As I work with leaders and teams undergoing change, the two most common themes that emerge, reemerge and never are quite resolved to everyone’s satisfaction are prioritization and role clarity.
Prioritization is a topic for another day.
Role clarity is the most common complaint for people working in a team environment. It is a topic that comes up over and over.
Well meaning coaches and leaders react to the complaint by putting together additional materials describing the responsibility of each role. They create more meetings and training to re-explain the expectations of each role, etc.
And yet, the complaints continue. Why?
Because the root cause of the complaint isn’t a lack of role clarity, it is a lack of alignment on a shared goal.
Imagine a sports team where each player knows and understands their position. They know where they are supposed to be, and they know what they are supposed to be doing while they’re there. This is required for a team to play effectively.
But knowing your role is necessary but not sufficient in order to play a team sport well. You must also know which game you are playing and be more focused on the goals of the overall team than you are on you individual goals, or the goals of your position.
If you are playing football/American soccer and you are in an offense role, your job is to score goals. But you can’t just sit there waiting for someone to pass the ball up the field to you. You must be an active teammate who is creating the opportunities to push the ball up the field. And you must be an active teammate who is supporting the defensive needs of the team as well.
You must know the requirements of your role, and know that your role exists within the context of a larger team of people with a shared goal.
This is where most complaints of ‘role clarity’ break down. If you are the leader of the football team and the offense player comes to you complaining that the rest of the team must not have ‘role clarity’ because they don’t realize that it is their job to pass the ball to the offense player so they can score….well, that conversation isn’t likely to go very well for that offense player. They clearly aren’t acting like they are part of a team with a shared goal. They aren’t thinking about what they can do to help the team succeed, only what they need so they can succeed as an individual.
When people truly know that they will be held accountable for the shared goal of their team as their primary measure of success, the complaints about lack of ‘role clarity’ fade away. Once people know that they are part of a team and start acting like it, they’re too busy focusing on their goal and how to help each other achieve it for role clarity to be mentioned.

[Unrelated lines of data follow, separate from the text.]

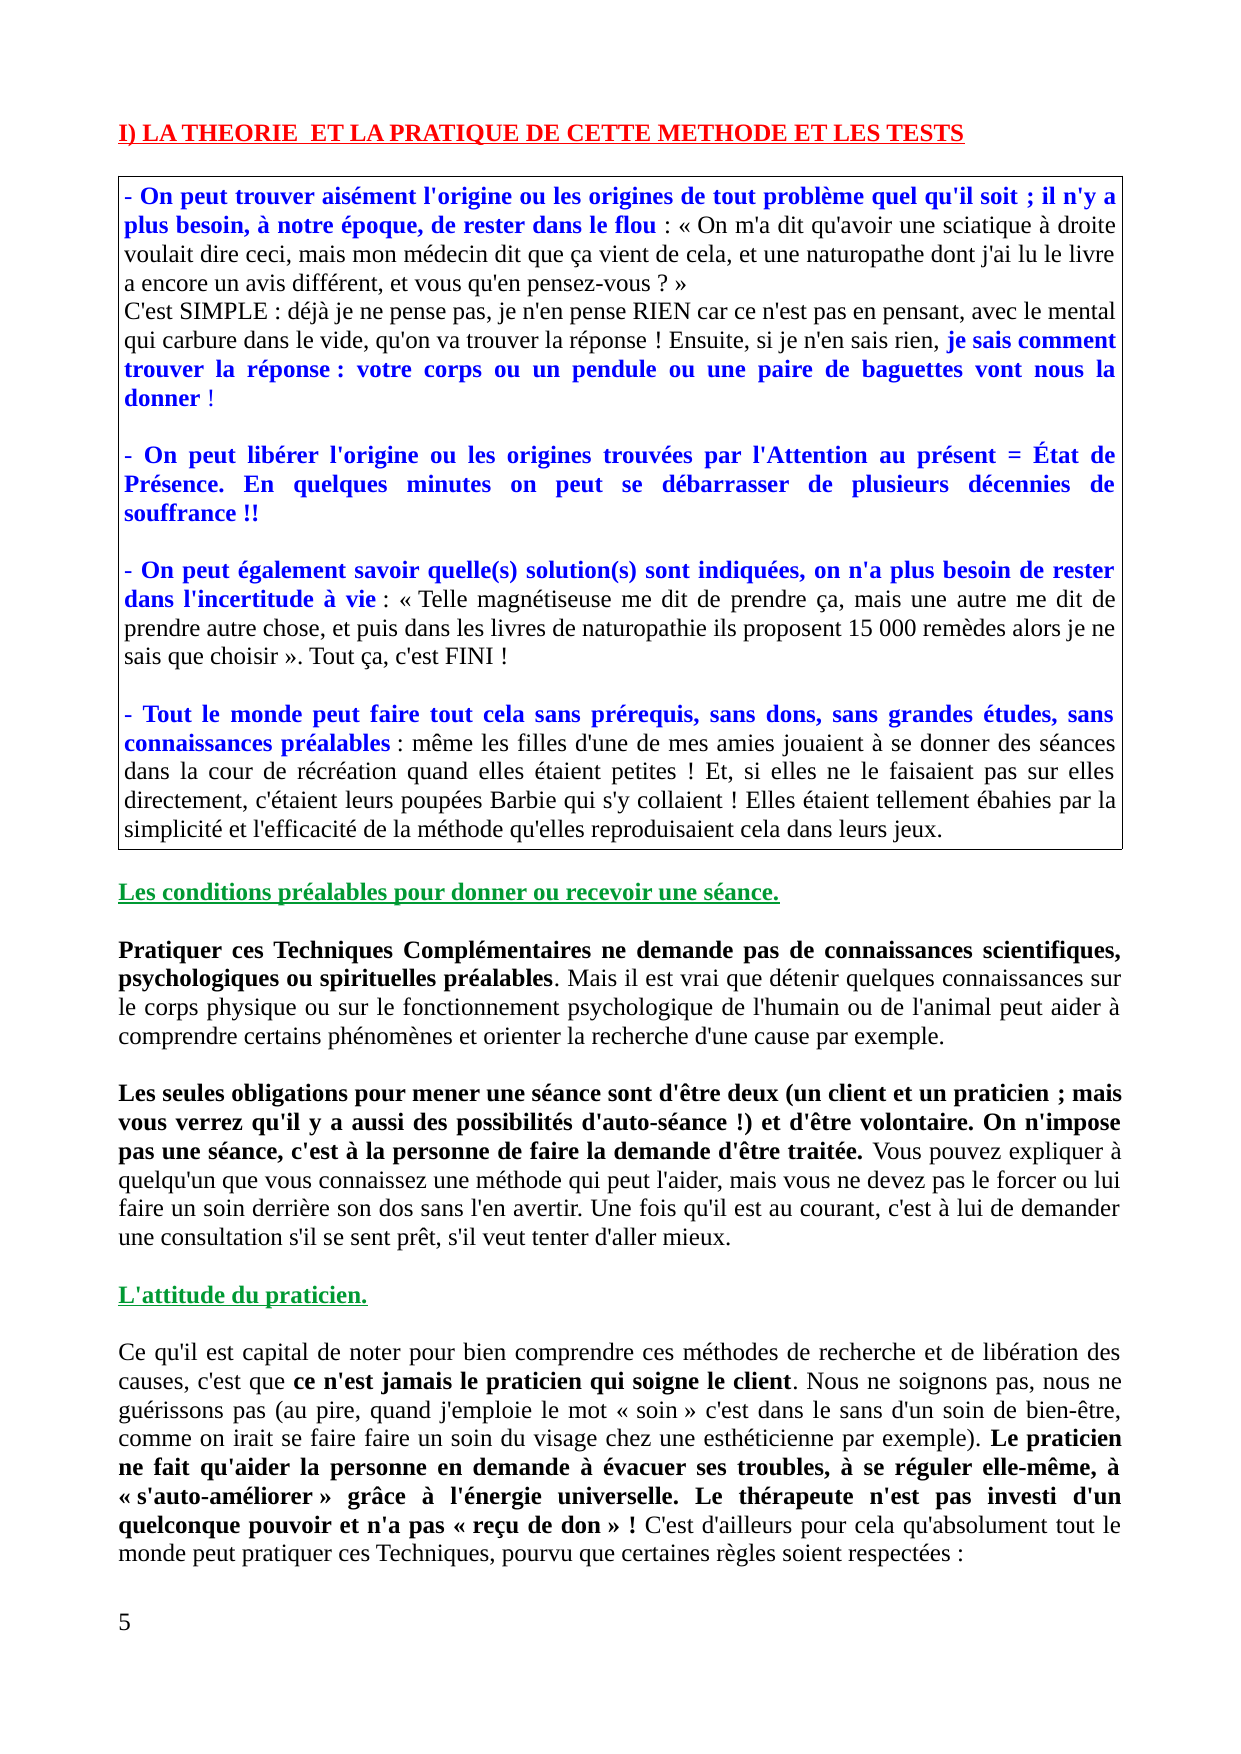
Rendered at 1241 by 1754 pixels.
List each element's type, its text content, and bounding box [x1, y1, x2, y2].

text Pratiquer ces Techniques Complémentaires ne demande pas de connaissances scientifiques, psychologiques ou spirituelles préalables. Mais il est vrai que détenir quelques connaissances sur le corps physique ou sur le fonctionnement psychologique de l'humain ou de l'animal peut aider à comprendre certains phénomènes et orienter la recherche d'une cause par exemple. [118, 935, 1122, 1050]
table_header - On peut trouver aisément l'origine ou les origines de tout problème quel qu'il soit ; il n'y a plus besoin, à notre époque, de rester dans le flou : « On m'a dit qu'avoir une sciatique à droite voulait dire ceci, mais mon médecin dit que ça vient de cela, et une naturopathe dont j'ai lu le livre a encore un avis différent, et vous qu'en pensez-vous ? » C'est SIMPLE : déjà je ne pense pas, je n'en pense RIEN car ce n'est pas en pensant, avec le mental qui carbure dans le vide, qu'on va trouver la réponse ! Ensuite, si je n'en sais rien, je sais comment trouver la réponse : votre corps ou un pendule ou une paire de baguettes vont nous la donner ! - On peut libérer l'origine ou les origines trouvées par l'Attention au présent = État de Présence. En quelques minutes on peut se débarrasser de plusieurs décennies de souffrance !! - On peut également savoir quelle(s) solution(s) sont indiquées, on n'a plus besoin de rester dans l'incertitude à vie : « Telle magnétiseuse me dit de prendre ça, mais une autre me dit de prendre autre chose, et puis dans les livres de naturopathie ils proposent 15 000 remèdes alors je ne sais que choisir ». Tout ça, c'est FINI ! - Tout le monde peut faire tout cela sans prérequis, sans dons, sans grandes études, sans connaissances préalables : même les filles d'une de mes amies jouaient à se donner des séances dans la cour de récréation quand elles étaient petites ! Et, si elles ne le faisaient pas sur elles directement, c'étaient leurs poupées Barbie qui s'y collaient ! Elles étaient tellement ébahies par la simplicité et l'efficacité de la méthode qu'elles reproduisaient cela dans leurs jeux. [119, 177, 1122, 848]
text L'attitude du praticien. [118, 1280, 1122, 1308]
text Ce qu'il est capital de noter pour bien comprendre ces méthodes de recherche et de libération des causes, c'est que ce n'est jamais le praticien qui soigne le client. Nous ne soignons pas, nous ne guérissons pas (au pire, quand j'emploie le mot « soin » c'est dans le sans d'un soin de bien-être, comme on irait se faire faire un soin du visage chez une esthéticienne par exemple). Le praticien ne fait qu'aider la personne en demande à évacuer ses troubles, à se réguler elle-même, à « s'auto-améliorer » grâce à l'énergie universelle. Le thérapeute n'est pas investi d'un quelconque pouvoir et n'a pas « reçu de don » ! C'est d'ailleurs pour cela qu'absolument tout le monde peut pratiquer ces Techniques, pourvu que certaines règles soient respectées : [118, 1337, 1122, 1567]
text Les conditions préalables pour donner ou recevoir une séance. [118, 877, 1122, 906]
text I) LA THEORIE ET LA PRATIQUE DE CETTE METHODE ET LES TESTS [118, 118, 1122, 147]
text Les seules obligations pour mener une séance sont d'être deux (un client et un praticien ; mais vous verrez qu'il y a aussi des possibilités d'auto-séance !) et d'être volontaire. On n'impose pas une séance, c'est à la personne de faire la demande d'être traitée. Vous pouvez expliquer à quelqu'un que vous connaissez une méthode qui peut l'aider, mais vous ne devez pas le forcer ou lui faire un soin derrière son dos sans l'en avertir. Une fois qu'il est au courant, c'est à lui de demander une consultation s'il se sent prêt, s'il veut tenter d'aller mieux. [118, 1078, 1122, 1251]
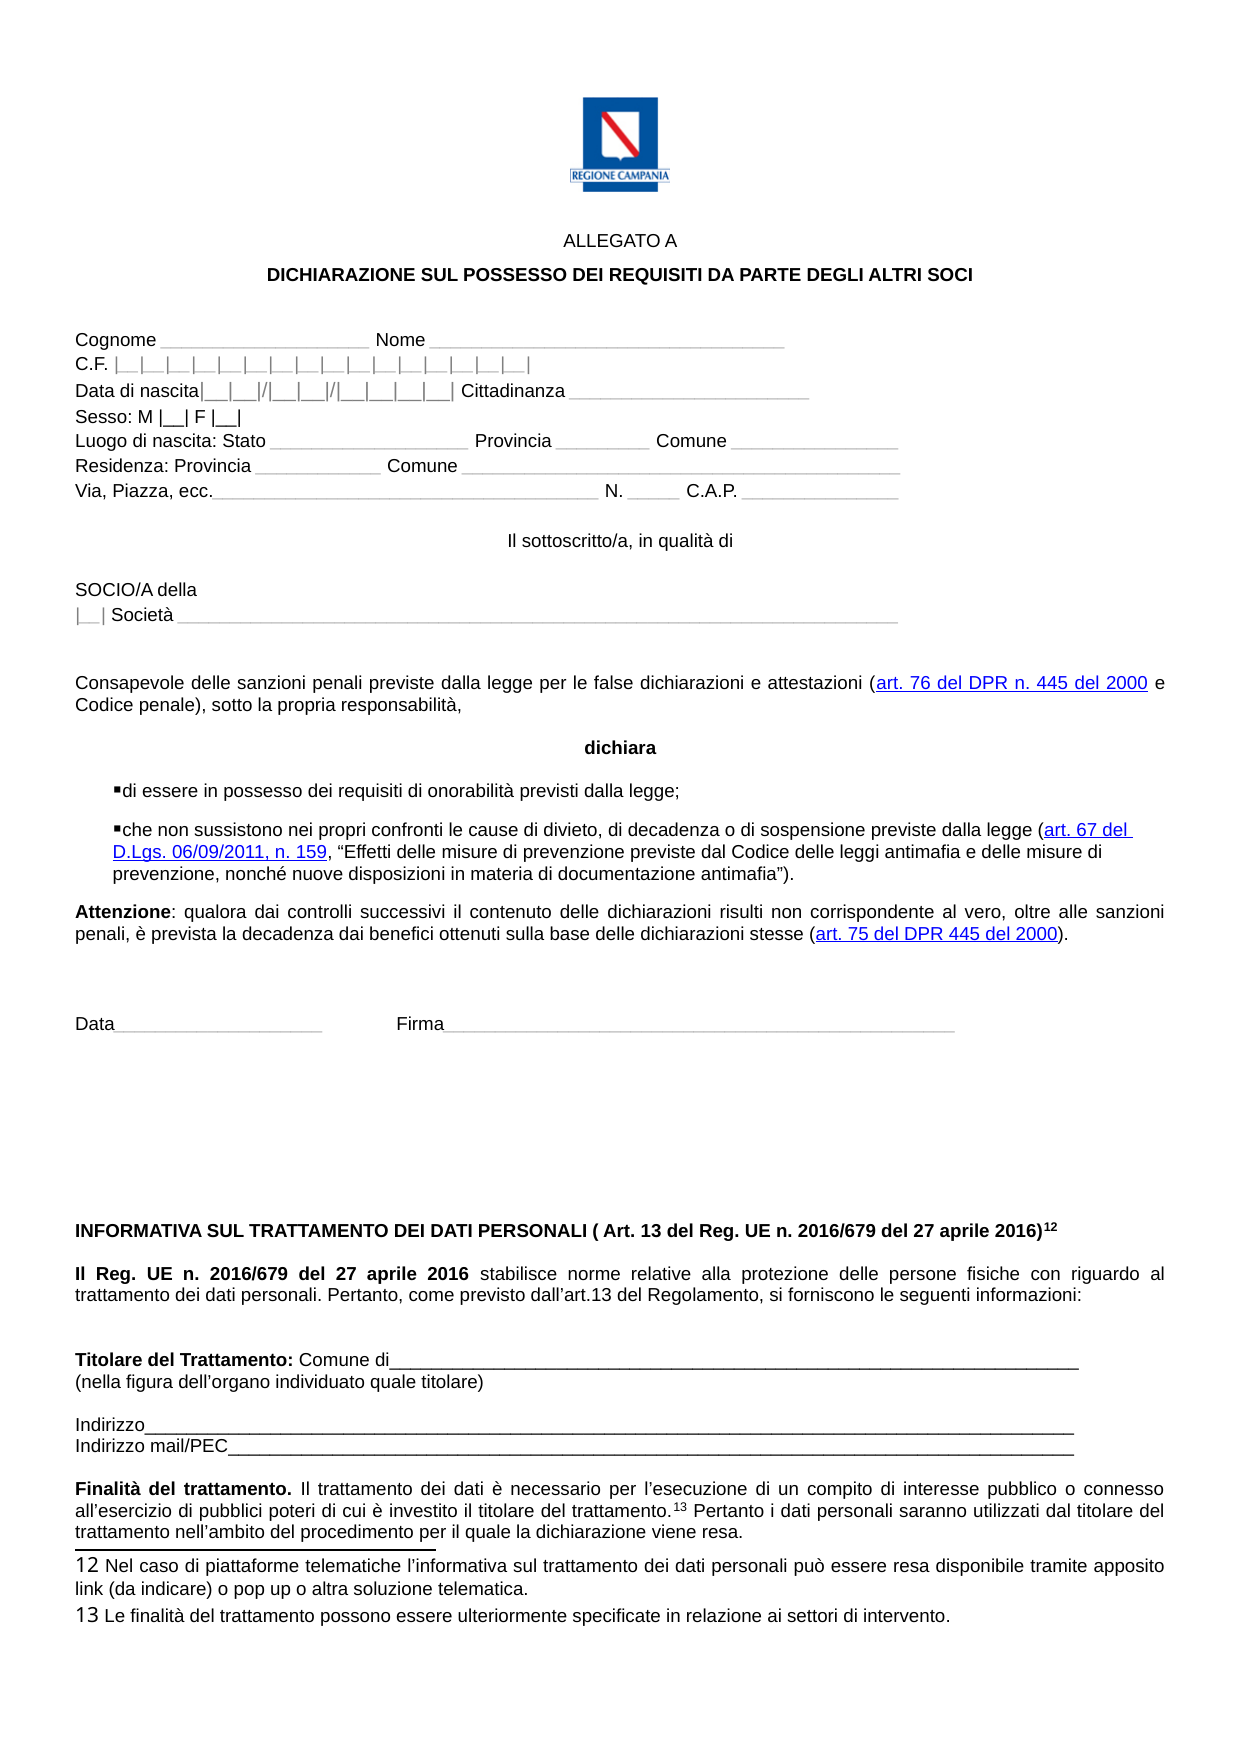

The next time you hear someone lament about the lack of ‘role clarity’, dig deeper. Ensure that they and their team are playing the same game and are aligned towards the same outcomes. Once they are, you’ll be surprised how quickly the noise about ‘role clarity’ vanishes.
Caveat – if people are working on a new team in a new way and you’ve never explained their new roles and expectations, you might have a role clarity problem. However, before you assume you do, check first that there is alignment on a shared goal. If you have that and people are still struggling, you might need to focus more on role clarity. However, what I see most commonly is goal misalignment masquerading as a role clarity issue.